» **Brief**
A verbatim transcript of the data below is required, images omitted.

» **Data excerpts**
[Start of Attachment]

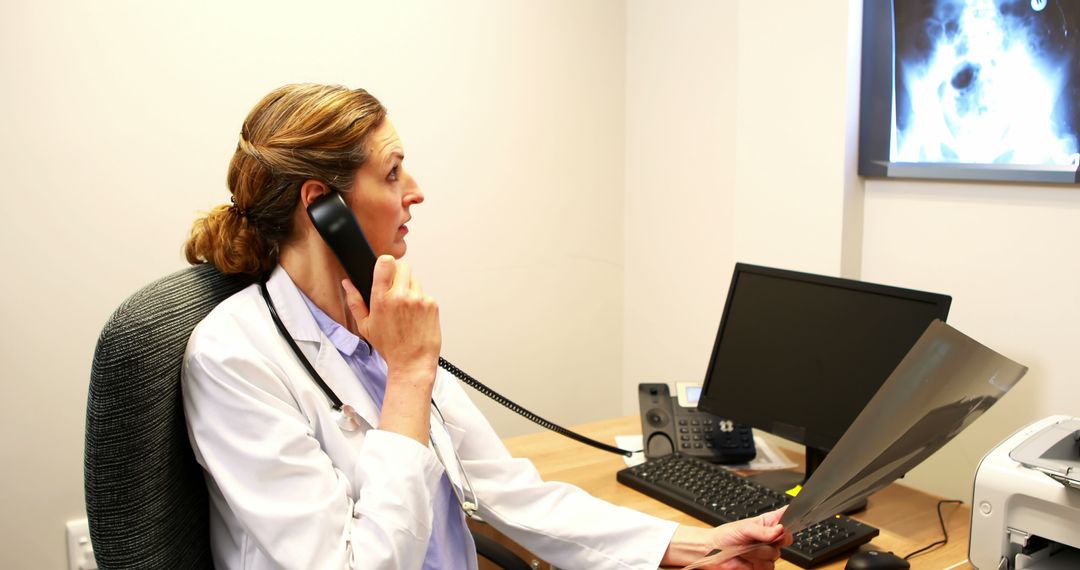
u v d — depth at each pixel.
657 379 2.47
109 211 1.85
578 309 2.49
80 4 1.76
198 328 1.02
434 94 2.16
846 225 1.84
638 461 1.81
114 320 0.95
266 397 1.00
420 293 1.06
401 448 1.00
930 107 1.69
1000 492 1.18
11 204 1.76
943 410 1.04
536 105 2.32
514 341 2.39
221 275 1.14
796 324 1.63
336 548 0.94
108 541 0.96
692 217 2.28
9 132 1.74
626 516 1.32
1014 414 1.62
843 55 1.79
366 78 2.07
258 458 0.96
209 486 1.07
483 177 2.27
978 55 1.60
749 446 1.82
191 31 1.87
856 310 1.54
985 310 1.65
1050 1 1.48
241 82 1.93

[End of Attachment]

» **Written answer**
u v d — depth at each pixel.
657 379 2.47
109 211 1.85
578 309 2.49
80 4 1.76
198 328 1.02
434 94 2.16
846 225 1.84
638 461 1.81
114 320 0.95
266 397 1.00
420 293 1.06
401 448 1.00
930 107 1.69
1000 492 1.18
11 204 1.76
943 410 1.04
536 105 2.32
514 341 2.39
221 275 1.14
796 324 1.63
336 548 0.94
108 541 0.96
692 217 2.28
9 132 1.74
626 516 1.32
1014 414 1.62
843 55 1.79
366 78 2.07
258 458 0.96
209 486 1.07
483 177 2.27
978 55 1.60
749 446 1.82
191 31 1.87
856 310 1.54
985 310 1.65
1050 1 1.48
241 82 1.93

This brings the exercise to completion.